Interview with Janine Wedel, Anthropologist, Author and University Professor
My guest today is Janine Wedel, an anthropologist, author and professor in the Schar School of Policy and Government at George Mason University.
Joan Brunwasser: Welcome to OpEdNews, Janine. I'd like to discuss your recent piece: "Clinton's Latest Email Scandal And Why It Deserves Scrutiny: When the public's trust is betrayed, it only fuels a demagogue like Trump." Can you get us started, please?
Janine Wedel: Thank you for your kind invitation.
Let me say at the outset that just because I think the Clinton email story deserves scrutiny does not, by any stretch of the imagination, mean I support Donald Trump. But the choice by Hillary Clinton to use a private email server is the kind of decision that engenders distrust in government, and, as I write in Unaccountable: How the Establishment Corrupted Our Finances, Freedom, and Politics and Created an Outsider Class, civic trust is reaching crisis lows. Clinton is held to a higher standard than her opponent and that may be partially because of her gender. It is likely also because she is a former top-level government official and the public expects more from an official than a reality TV star. At the root of the problem, though, is the fact that she has violated standard procedure.
It is hard for me to square that the woman who ably dispensed with her opponent in the "debates" (more show than anything else) is the same woman who would blithely be unaware of the obvious questions that might arise when choosing to use a private server as secretary of State. Breach of security is, of course. a key concern. But the violation of standard procedure is, in and of itself, a major transgression, one that is now all too common among influence elites, my area of study. Her use of a private server came as her husband was busily shaking up the standards of philanthropy, mixing commercial interests and donations from foreign governments with altruism. His foundation has long encountered serious questions, and not just in the right-wing press.
How can the public be assured that her decisions are free from conflicts of interest? The public can't be, because transparency has been rendered impossible. Officials far, far down the food chain from Hillary Clinton are expected to avoid not just the conflict, but even the appearance of a conflict; low level functionaries must list nearly everything in which their spouses might have even a tangential interest.
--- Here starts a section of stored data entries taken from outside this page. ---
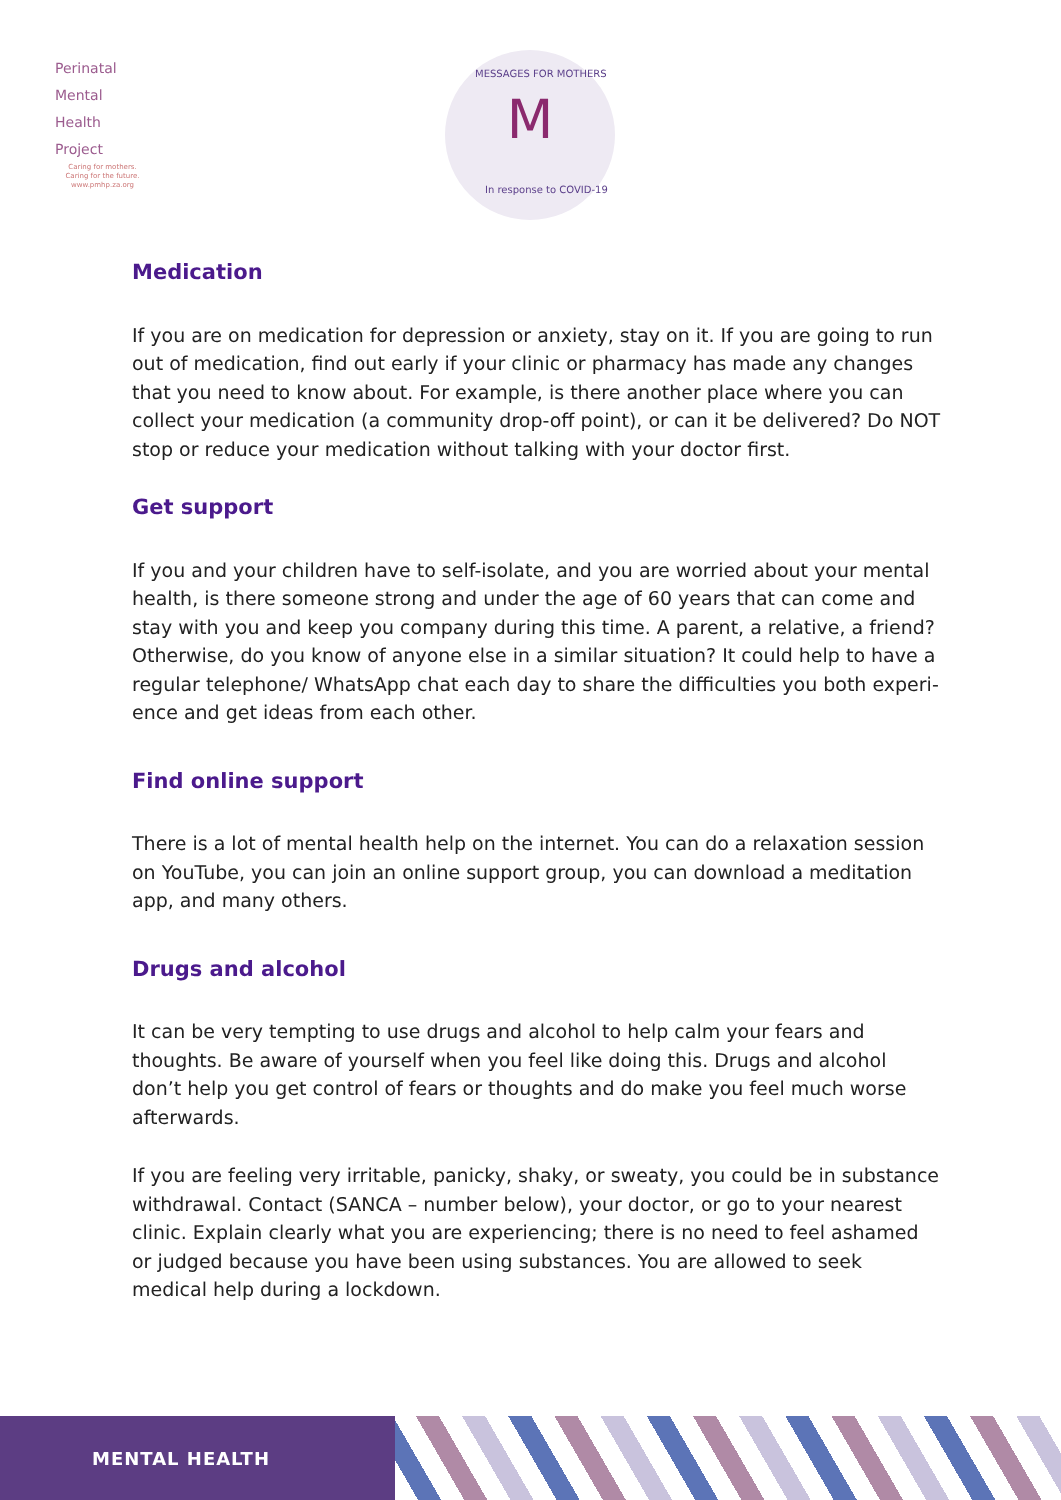Perinatal
Mental
Health
Project
Caring for mothers.
Caring for the future.
www.pmhp.za.org
MESSAGES FOR MOTHERS M
In response to COVID-19
Medication
If you are on medication for depression or anxiety, stay on it. If you are going to run out of medication, find out early if your clinic or pharmacy has made any changes that you need to know about. For example, is there another place where you can collect your medication (a community drop-off point), or can it be delivered? Do NOT stop or reduce your medication without talking with your doctor first.
Get support
If you and your children have to self-isolate, and you are worried about your mental health, is there someone strong and under the age of 60 years that can come and stay with you and keep you company during this time. A parent, a relative, a friend? Otherwise, do you know of anyone else in a similar situation? It could help to have a regular telephone/ WhatsApp chat each day to share the difficulties you both experi-ence and get ideas from each other.
Find online support
There is a lot of mental health help on the internet. You can do a relaxation session on YouTube, you can join an online support group, you can download a meditation app, and many others.
Drugs and alcohol
It can be very tempting to use drugs and alcohol to help calm your fears and thoughts. Be aware of yourself when you feel like doing this. Drugs and alcohol don’t help you get control of fears or thoughts and do make you feel much worse afterwards.
If you are feeling very irritable, panicky, shaky, or sweaty, you could be in substance withdrawal. Contact (SANCA – number below), your doctor, or go to your nearest clinic. Explain clearly what you are experiencing; there is no need to feel ashamed or judged because you have been using substances. You are allowed to seek medical help during a lockdown.
MENTAL HEALTH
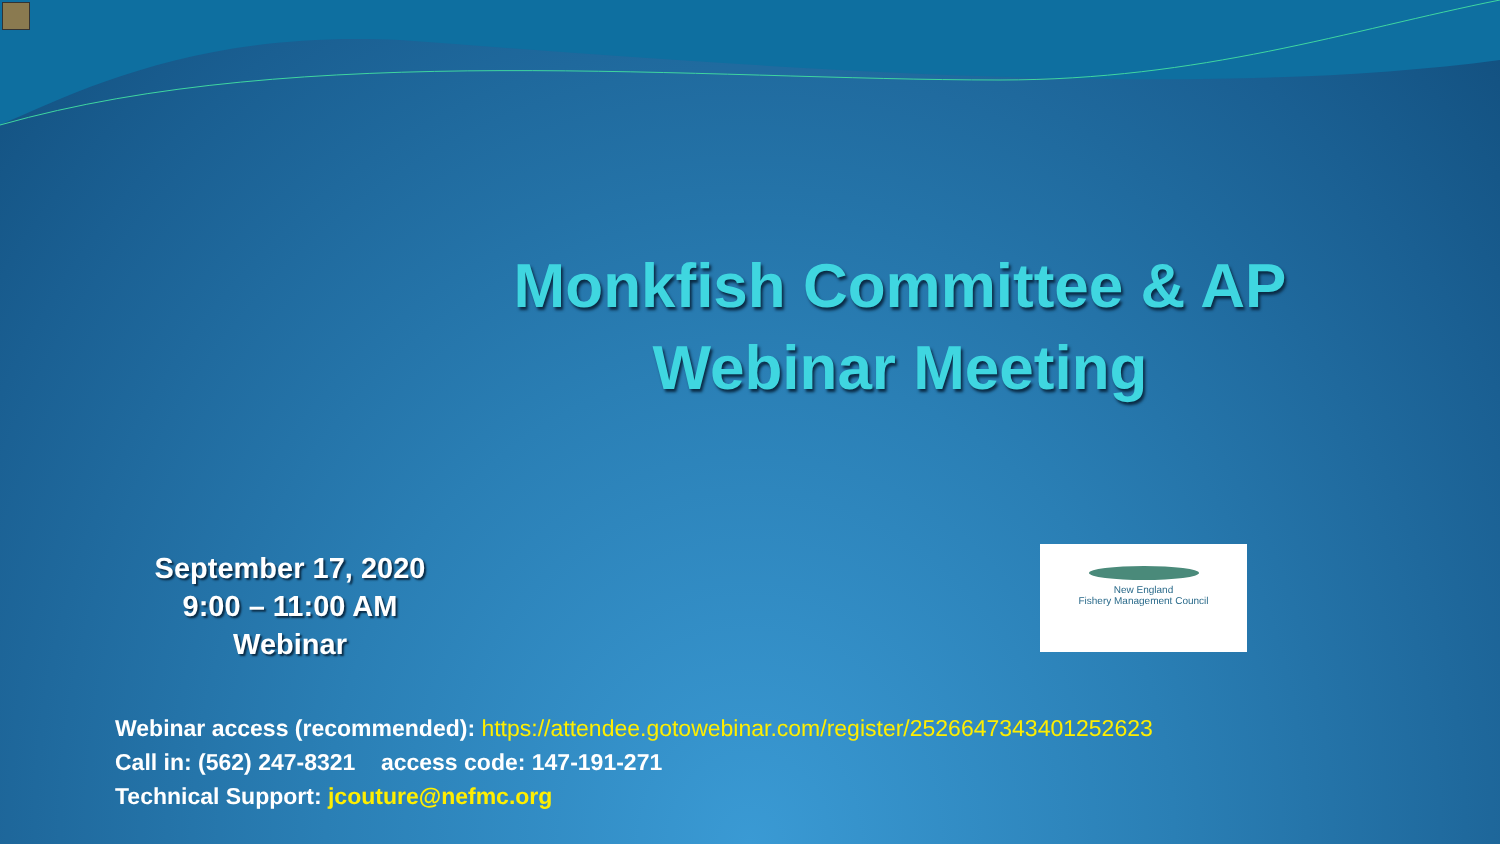Monkfish Committee & AP
Webinar Meeting
September 17, 2020
9:00 – 11:00 AM
Webinar
New England
Fishery Management Council
Webinar access (recommended): https://attendee.gotowebinar.com/register/2526647343401252623
Call in: (562) 247-8321 access code: 147-191-271
Technical Support: jcouture@nefmc.org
But these days influence elites of all political stripes are routinely personalizing the bureaucracy, pushing the boundaries to their own ends.
Perhaps Hillary Clinton was just using the server for convenience, but the public can never know for sure. Both Clintons share blame for injecting distrust once again into the system. I should also mention that now the FBI director, too, seems to have violated norms by reigniting suspicion in the email case so close to an election, while providing little detail. This too undermines the integrity of the investigation. Can people now trust that James Comey is not a partisan player? How will he work with Clinton should she win the White House?